(Dataset records)
====

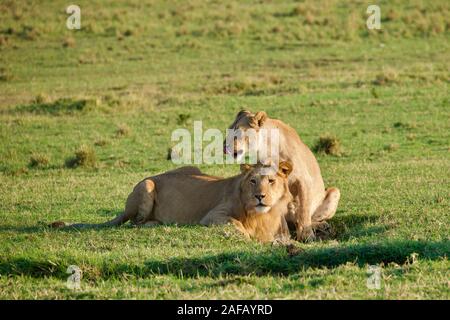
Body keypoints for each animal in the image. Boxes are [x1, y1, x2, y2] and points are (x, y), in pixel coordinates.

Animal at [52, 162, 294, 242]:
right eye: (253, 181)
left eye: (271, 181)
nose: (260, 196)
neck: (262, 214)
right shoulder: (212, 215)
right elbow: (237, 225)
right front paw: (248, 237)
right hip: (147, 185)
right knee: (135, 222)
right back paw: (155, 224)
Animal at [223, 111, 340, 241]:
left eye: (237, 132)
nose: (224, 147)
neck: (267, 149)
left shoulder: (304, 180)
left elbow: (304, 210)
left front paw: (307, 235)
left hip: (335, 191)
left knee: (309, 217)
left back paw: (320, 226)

====

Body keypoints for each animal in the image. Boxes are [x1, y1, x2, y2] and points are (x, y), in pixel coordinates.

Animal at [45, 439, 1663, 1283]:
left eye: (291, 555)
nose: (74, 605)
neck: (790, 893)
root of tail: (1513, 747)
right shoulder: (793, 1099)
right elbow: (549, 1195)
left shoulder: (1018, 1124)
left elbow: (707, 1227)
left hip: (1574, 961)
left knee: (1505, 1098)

====

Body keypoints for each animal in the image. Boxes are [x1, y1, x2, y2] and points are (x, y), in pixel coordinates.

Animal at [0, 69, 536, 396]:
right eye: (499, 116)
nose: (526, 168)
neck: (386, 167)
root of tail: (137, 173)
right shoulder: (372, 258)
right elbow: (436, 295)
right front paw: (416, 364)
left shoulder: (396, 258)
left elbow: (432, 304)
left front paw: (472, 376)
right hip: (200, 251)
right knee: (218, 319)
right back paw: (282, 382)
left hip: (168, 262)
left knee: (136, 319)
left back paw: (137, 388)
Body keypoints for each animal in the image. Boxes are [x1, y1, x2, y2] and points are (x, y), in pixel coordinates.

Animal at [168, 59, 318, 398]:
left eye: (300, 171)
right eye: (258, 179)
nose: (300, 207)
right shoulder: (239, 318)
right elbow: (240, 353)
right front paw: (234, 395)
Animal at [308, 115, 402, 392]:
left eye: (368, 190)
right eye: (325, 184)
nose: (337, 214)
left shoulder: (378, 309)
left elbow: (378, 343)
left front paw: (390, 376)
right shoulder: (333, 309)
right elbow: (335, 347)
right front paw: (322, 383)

====

*Work request:* Copy out the lines above exactly, beginning at the one that contains "right knee: (135, 222)" and ending at the one that contains "left back paw: (320, 226)".

*Response to the task:*
right knee: (135, 222)
right back paw: (155, 224)
Animal at [223, 111, 340, 241]:
left eye: (237, 132)
nose: (224, 147)
neck: (267, 149)
left shoulder: (304, 180)
left elbow: (304, 210)
left front paw: (307, 235)
left hip: (335, 191)
left knee: (309, 217)
left back paw: (320, 226)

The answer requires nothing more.